HP's public-relations firm even took the time to send me this plug for HP's software business:

IT management software is critical for enterprises to keep up with the continuous pace of technology change and growing business requirements. As the leading IT management software vendor (according to Gartner, Forrester, and IDC), HP's software solutions helps customers manage IT like a supply chain that is aligned to the needs of the business, and makes sure they spend money on all the right things that will deliver the most value to the business.

Let's assume that's true. It still doesn't answer the underlying premise of my original post: identifying the most relevant, broad-based software vendors in the market, the ones with hefty ambitions and product portfolios to complement them.

HP has a strong IT management portfolio, as well as some content management software, among other software assets. But it doesn't come close to approximating the breadth and depth of what I deem the Big Four ecosystem players. Nor does EMC or Symantec.

Having $1 billion in software sales doesn't make you a Big Four, disruptive-software vendor. Vision and ambition also factor in.

● **Parts of the exercise**
[A] Repeat the rows from the one containing "green circle: moved 4 px left" through the one containing "pink triangle: moved 1 px right, 3 px down", leaving out the pictures.
[B] Continue the HP software piece from where it stops.
The rows have no connection to the HP software piece.

● **Provided records**
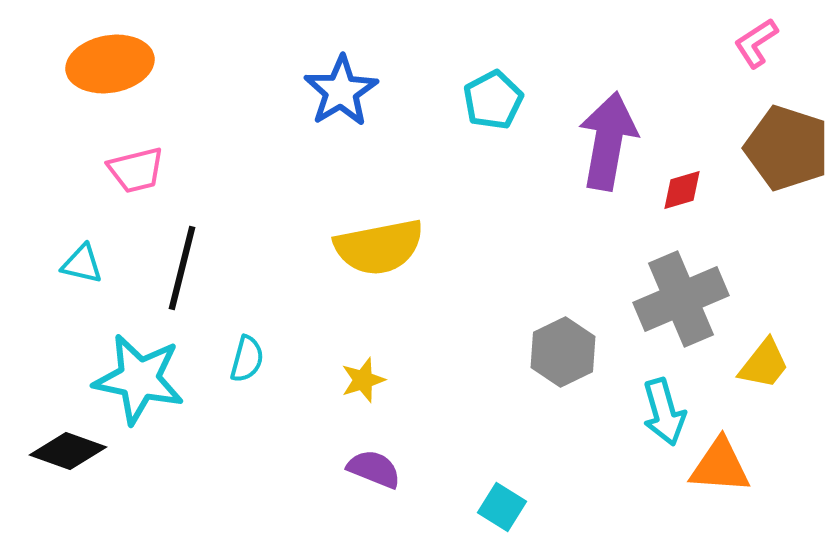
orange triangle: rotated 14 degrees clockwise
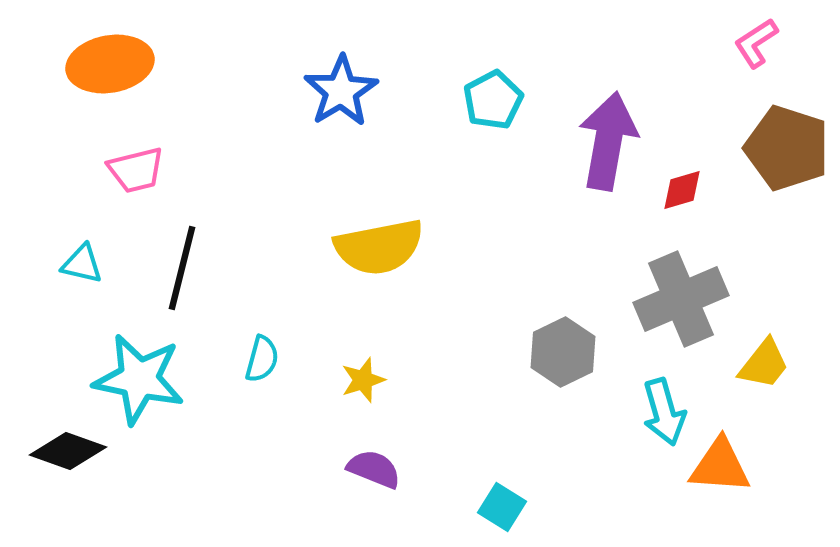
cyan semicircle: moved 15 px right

...

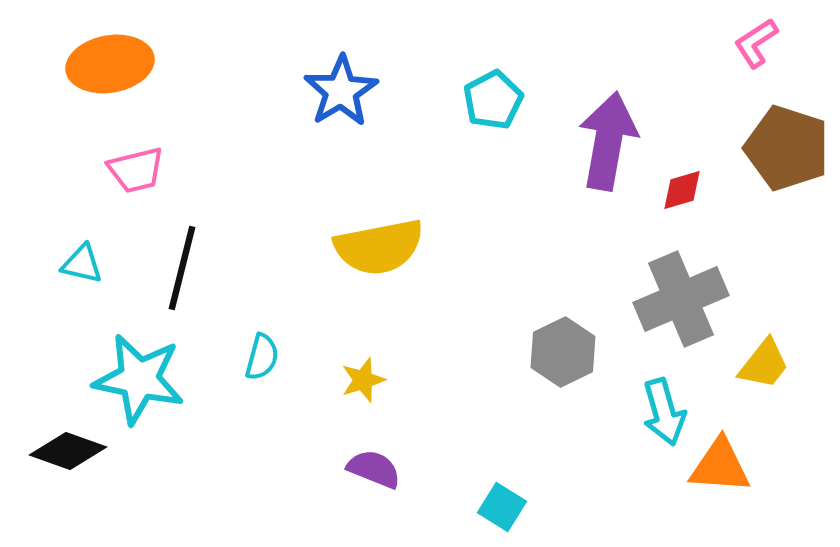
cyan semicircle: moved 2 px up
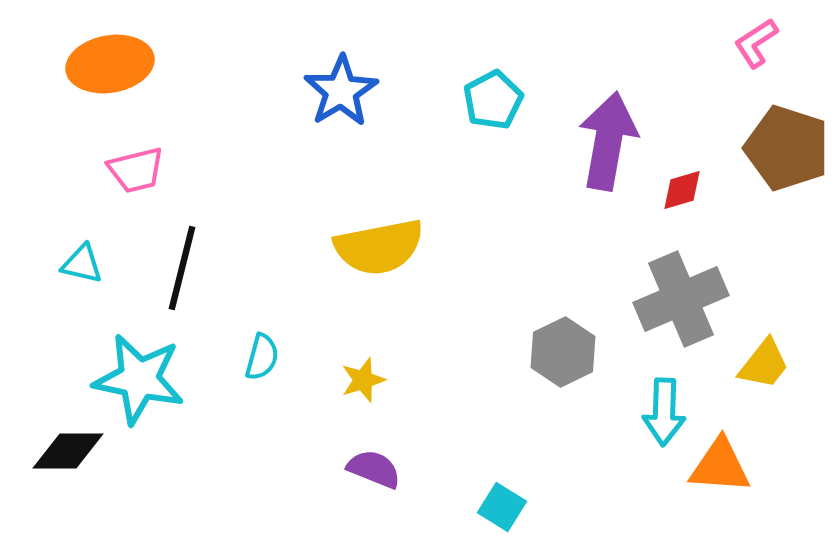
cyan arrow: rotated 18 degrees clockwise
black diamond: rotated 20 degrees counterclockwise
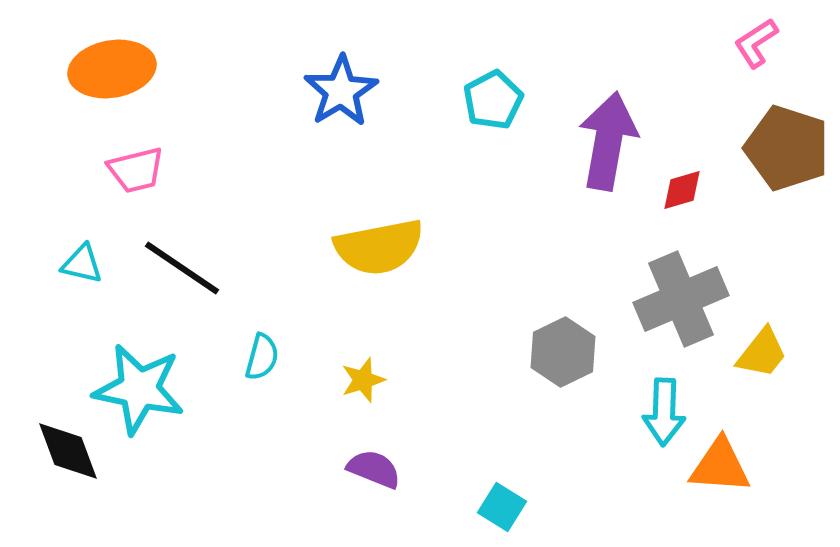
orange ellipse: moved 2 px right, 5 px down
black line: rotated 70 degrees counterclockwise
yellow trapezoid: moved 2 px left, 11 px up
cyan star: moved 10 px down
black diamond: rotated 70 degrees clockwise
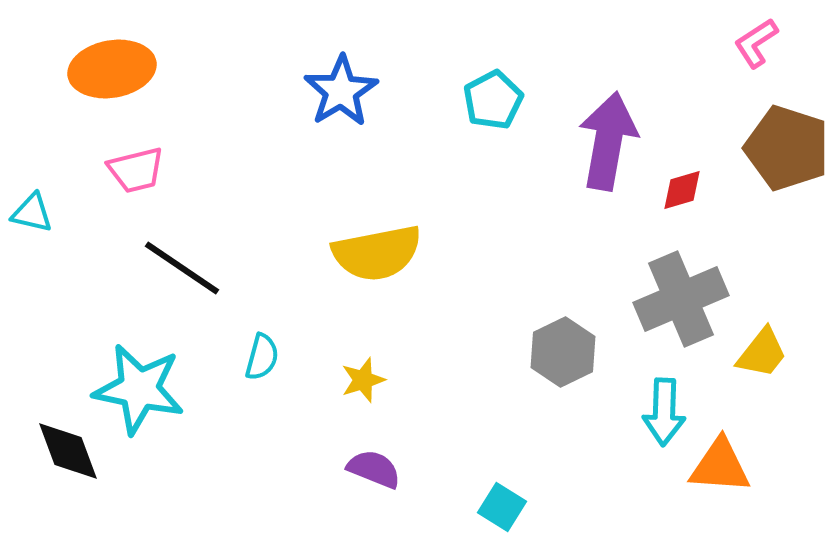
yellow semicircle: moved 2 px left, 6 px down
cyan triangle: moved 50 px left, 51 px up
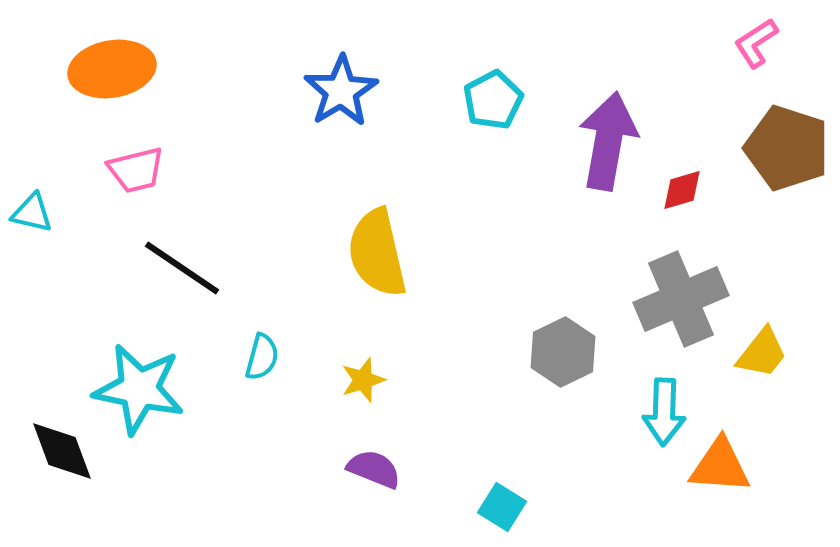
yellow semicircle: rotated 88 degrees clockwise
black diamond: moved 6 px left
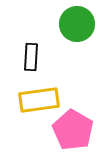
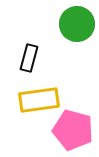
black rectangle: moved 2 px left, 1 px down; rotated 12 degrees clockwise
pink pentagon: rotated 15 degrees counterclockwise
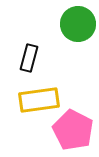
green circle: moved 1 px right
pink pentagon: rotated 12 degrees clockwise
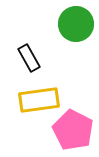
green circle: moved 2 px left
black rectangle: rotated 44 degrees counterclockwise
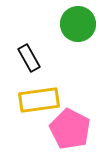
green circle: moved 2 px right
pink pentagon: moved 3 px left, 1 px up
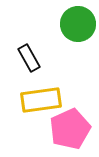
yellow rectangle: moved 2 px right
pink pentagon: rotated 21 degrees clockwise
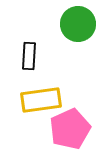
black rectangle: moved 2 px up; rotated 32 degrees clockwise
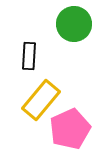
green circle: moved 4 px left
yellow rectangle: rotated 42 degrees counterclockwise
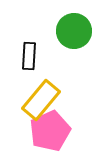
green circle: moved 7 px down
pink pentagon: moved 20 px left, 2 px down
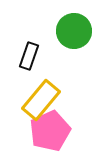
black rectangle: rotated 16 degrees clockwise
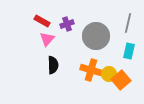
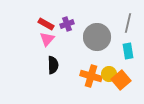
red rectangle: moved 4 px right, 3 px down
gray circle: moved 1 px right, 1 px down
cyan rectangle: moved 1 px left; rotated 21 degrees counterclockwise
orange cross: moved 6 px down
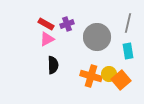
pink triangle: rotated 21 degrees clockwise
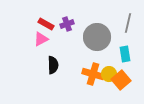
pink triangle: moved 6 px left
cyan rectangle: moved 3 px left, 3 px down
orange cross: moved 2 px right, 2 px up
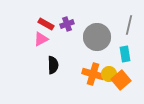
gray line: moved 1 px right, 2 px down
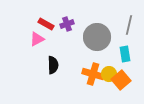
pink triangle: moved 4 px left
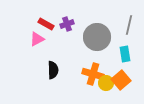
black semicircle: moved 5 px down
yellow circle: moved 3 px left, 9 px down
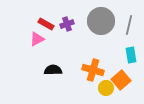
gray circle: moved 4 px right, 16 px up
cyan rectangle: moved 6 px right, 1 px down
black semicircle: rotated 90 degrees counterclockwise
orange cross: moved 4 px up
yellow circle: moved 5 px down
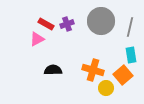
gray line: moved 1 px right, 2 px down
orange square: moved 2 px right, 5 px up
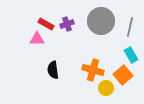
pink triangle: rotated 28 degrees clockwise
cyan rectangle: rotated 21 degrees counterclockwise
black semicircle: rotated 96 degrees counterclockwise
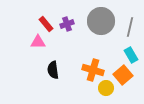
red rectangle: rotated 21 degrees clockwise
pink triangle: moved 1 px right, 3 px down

● **Expected results**
[A]
green circle: moved 4 px left
yellow rectangle: rotated 42 degrees counterclockwise
green circle: moved 7 px down
pink pentagon: moved 20 px left, 2 px down
black rectangle: rotated 16 degrees clockwise
red rectangle: moved 4 px right, 3 px down
gray circle: moved 1 px right, 1 px down
cyan rectangle: moved 1 px left; rotated 21 degrees counterclockwise
orange cross: moved 6 px down
pink triangle: rotated 21 degrees clockwise
pink triangle: moved 6 px left
cyan rectangle: moved 3 px left, 3 px down
orange cross: moved 2 px right, 2 px up
gray line: moved 1 px right, 2 px down
pink triangle: moved 4 px left
black semicircle: moved 5 px down
yellow circle: moved 3 px left, 9 px down
gray circle: moved 4 px right, 16 px up
cyan rectangle: moved 6 px right, 1 px down
black semicircle: rotated 90 degrees counterclockwise
orange cross: moved 4 px up
yellow circle: moved 5 px down
gray line: moved 1 px right, 2 px down
orange square: moved 2 px right, 5 px up
pink triangle: rotated 28 degrees clockwise
cyan rectangle: rotated 21 degrees counterclockwise
black semicircle: rotated 96 degrees counterclockwise
red rectangle: rotated 21 degrees clockwise
pink triangle: moved 1 px right, 3 px down

[B]
With this in mind, the big software vendors that are dramatically changing the face of software include Oracle, IBM, Cisco, and Microsoft. Other software vendors may be relevant in their markets (who could discount SAP in the enterprise resource-planning market, even despite its earnings disappointment?), but they aren't changing the face of the software landscape.

Except, perhaps, Red Hat, which today lacks in the size, depth, and breadth categories but arguably makes up for these in the ambition department. Or, on that score, perhaps Google and Salesforce.com should make their way onto the list?

However you assemble the list, it's clear that it grows smaller by the day. Within a year, I think that we'll see SAP in the hands of one of the Big Four (Microsoft, perhaps?), and we may even see Red Hat factoring into an ecosystem vendor's product strategy, rather than crafting a go-it-alone open-source story.

Which vendors are most relevant to you? If you disagree with my list, please let me know why. Who should be on the list that isn't, and who should be off?


Follow me on Twitter @mjasay.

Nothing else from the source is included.